_Problem requirements_
Reproduce verbatim everything in the listing from the line containing "from the pressure" down to the end of the listing, inclusive of both ends. Omit the pictures from your output.

_Data records_
########################################

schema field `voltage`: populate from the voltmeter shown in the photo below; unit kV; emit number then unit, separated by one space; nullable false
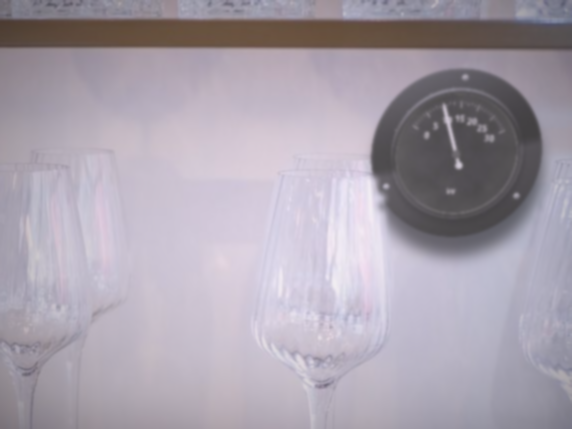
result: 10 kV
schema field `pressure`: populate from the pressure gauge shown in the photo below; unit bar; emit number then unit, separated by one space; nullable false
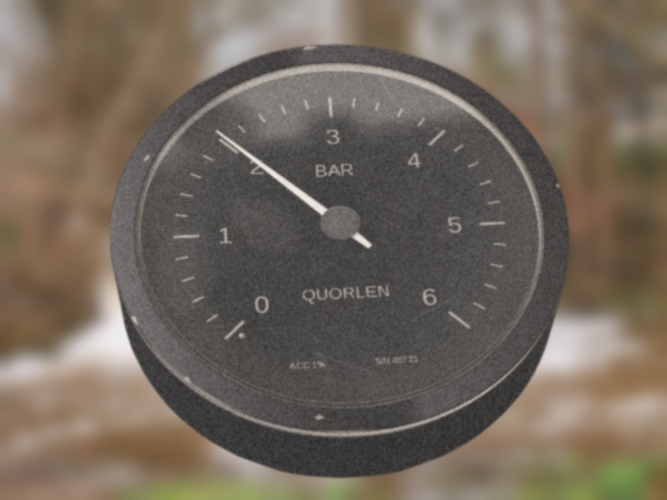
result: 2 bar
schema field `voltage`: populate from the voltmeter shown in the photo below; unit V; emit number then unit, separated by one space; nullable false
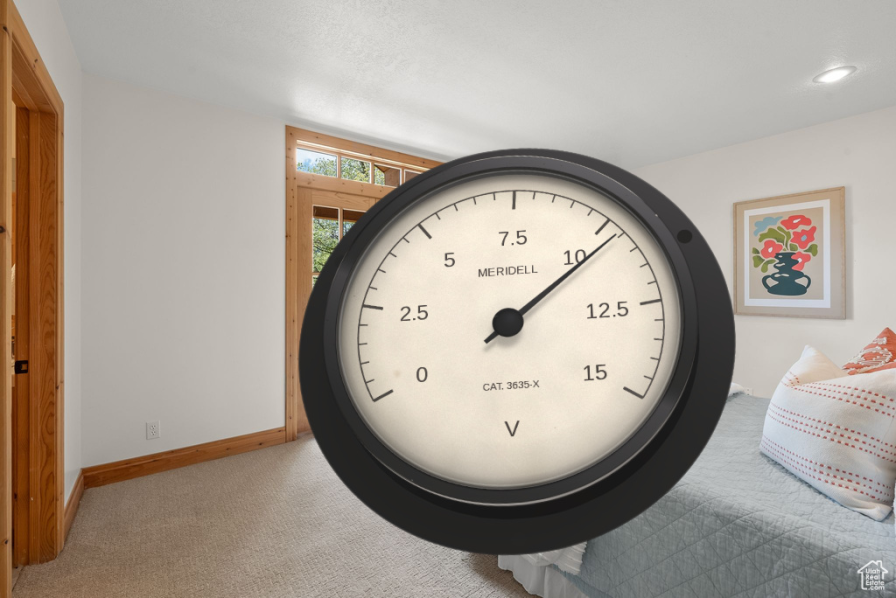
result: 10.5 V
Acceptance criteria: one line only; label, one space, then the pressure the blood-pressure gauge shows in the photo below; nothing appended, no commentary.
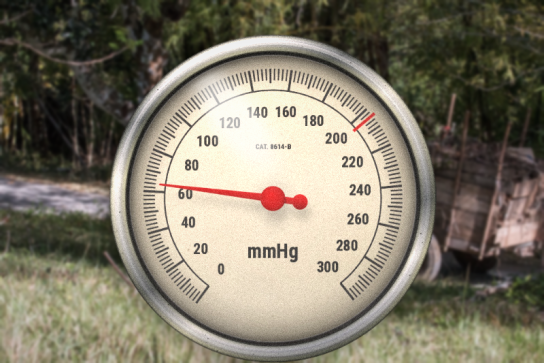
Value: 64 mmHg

########################################

_Exercise answer_
schema field `pressure`: populate from the pressure gauge shown in the photo below; unit bar; emit number then unit, separated by one space; nullable false
result: 2 bar
schema field `voltage`: populate from the voltmeter shown in the photo below; unit V; emit number then unit, separated by one space; nullable false
result: 10.5 V
Acceptance criteria: one line only; label, one space, then the pressure the blood-pressure gauge shows in the photo below; nothing appended, no commentary.
Value: 64 mmHg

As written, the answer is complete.